#### Assignment
Here, the job is to give back every entry below unchanged, omitting pictures.

#### Provided records

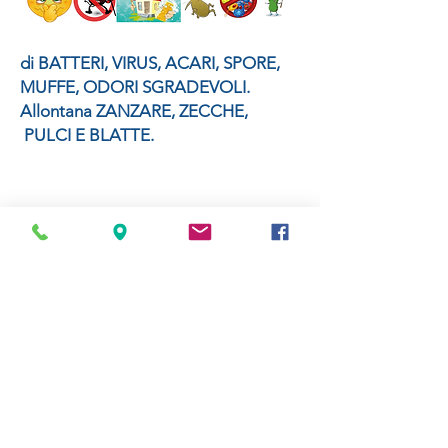
di BATTERI, VIRUS, ACARI, SPORE,
MUFFE, ODORI SGRADEVOLI.
Allontana ZANZARE, ZECCHE,
PULCI E BLATTE.
Sicuro!!!
Pur essendo un gas, l’ozono
non è infiammabile, abrasivo
ed esplosivo.
Non deteriora i tessuti, gli
arredi, le attrezzature e gli
oggetti.
Non danneggia le persone, gli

#### Answer to the exercise
di BATTERI, VIRUS, ACARI, SPORE,
MUFFE, ODORI SGRADEVOLI.
Allontana ZANZARE, ZECCHE,
PULCI E BLATTE.
Sicuro!!!
Pur essendo un gas, l’ozono
non è infiammabile, abrasivo
ed esplosivo.
Non deteriora i tessuti, gli
arredi, le attrezzature e gli
oggetti.
Non danneggia le persone, gli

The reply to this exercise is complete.